Genes placed under the control of the HSV α4 promoter express within 4 h of infection and peak within 8 h, maintaining high levels of expression for 48–72 h thereafter. Thus, targeting striatal neurons with the vector 6 h before a 1-h occlusion of the MCA results in GT overexpression both during the occlusion and the subsequent reperfusion period. Previous studies have shown that supplementing neuronal energy supplies by increasing circulating glucose levels at the time of a global hypoxic–ischemic insult can be damaging, perhaps by contributing to the increased production of lactic acid (Ginsberg et al., 1980; Pulsinelli et al., 1982). Others, however, have shown that energy supplementation before a focal ischemic insult or an in vivo hypoxic insult can be protective (Schurr et al., 1987; Zasslow et al., 1989; Kraft et al., 1990), a disparity that may reflect the relative importance of acidosis in the different models studied (Tombaugh and Sapolsky, 1990). It is clear, however, that energy supplementation after a hypoxic–ischemic event is protective (Farias et al., 1990). Thus, the protective effect derived from the overexpression of the glucose transporter may arise principally from enhancement of glucose uptake in the aftermath of the occlusion. Testing such a possibility by delivery of viral vectors simultaneous to or in the immediate aftermath of MCAO was prevented by the rigor of the surgeries involved. The plausibility of such a postinsult effect, however, is supported by our previous investigations in which neuroprotection was achieved in the hippocampus by the delivery of the vector 1 h after the infusion of the excitotoxin kainate (Lawrence et al., 1995) or the antimetabolite 3-acetylpyridine (R. Dash et al., 1995). Such findings are consistent with the delayed nature of necrotic neuron death and the slow cumulative effects of the energy loss that ultimately leads to this fate. The resequestration of glutamate, restoration of ion and proton imbalances, and repair of oxidative damage place continued energetic demands on the neuron long after the hypoxic–ischemic event itself (Auer and Siesjo, 1988; Beal et al., 1991).

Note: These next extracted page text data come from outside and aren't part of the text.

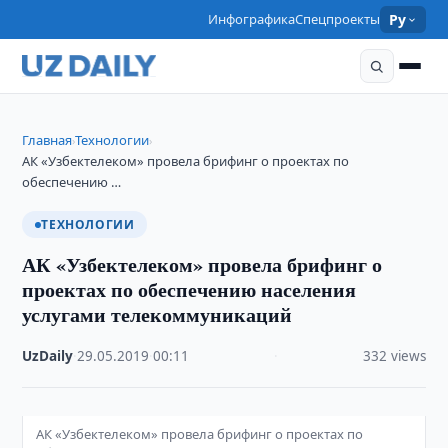
Инфографика
Спецпроекты
Ру
Главная
Технологии
›
›
АК «Узбектелеком» провела брифинг о проектах по
обеспечению …
ТЕХНОЛОГИИ
АК «Узбектелеком» провела брифинг о
проектах по обеспечению населения
услугами телекоммуникаций
UzDaily
·
29.05.2019
·
00:11
·
332 views
АК «Узбектелеком» провела брифинг о проектах по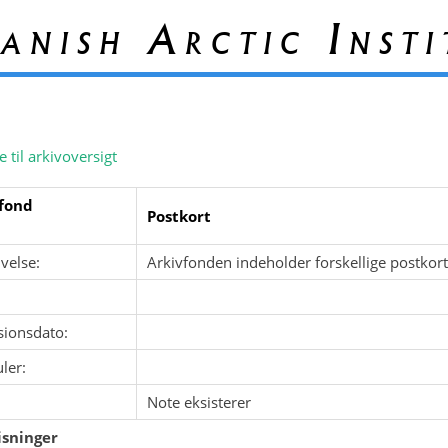
anish Arctic Insti
e til arkivoversigt
fond
Postkort
velse:
Arkivfonden indeholder forskellige postkor
sionsdato:
ler:
Note eksisterer
sninger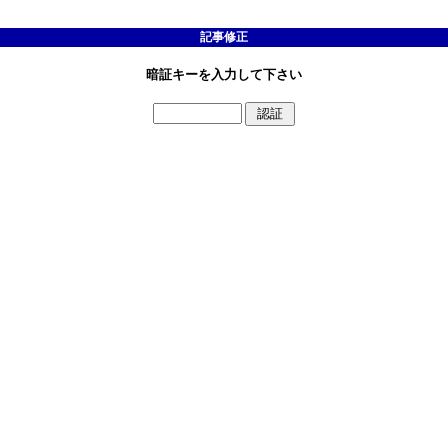
記事修正
暗証キーを入力して下さい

Under normal circumstances the transport of glucose from the blood to the brain exceeds the rate of neuronal glucose use by two- to fourfold (Betz et al., 1976; Gjedde, 1980). During ischemia, however, this unidirectional transport may be reduced to the point of becoming a rate-limiting determinant of neuronal energy states (Betz et al., 1983). The importance of rectifying the shortfall in glucose delivery that occurs during ischemia is supported by the finding that ischemia induces the expression of endogenous GT genes in neurons, astrocytes, and microvessels (Lee and Bondy, 1993). Thus, the enhancement of glucose transport by gene transfer may strengthen a natural adaptive response that allows the restoration energy balances during the reperfusion period. In the absence of reperfusion, extracellular glucose levels remain depressed and the number of transporters becomes less relevant. Under these circumstances it is unlikely that overexpression of either an endogenous or exogenous GT would be protective.

In this experiment only a small percentage of the striatal neuron population was targeted to overexpress GT, and consequently there was no reduction on the overall extent of the MCAO lesion. Furthermore, there was not complete protection of all of those neurons that were targeted. The enhanced survival of individual neurons, however, is noteworthy. Mechanistically, these results suggest that metabolic distress is an important contributor to the neuropathology of hypoxic–ischemic damage in the striatum. From a broader therapeutic perspective, they suggest that HSV vectors and other evolving viral vector strategies offer a promising means of delivering novel neuroprotective genes to the striatum and elsewhere in the CNS.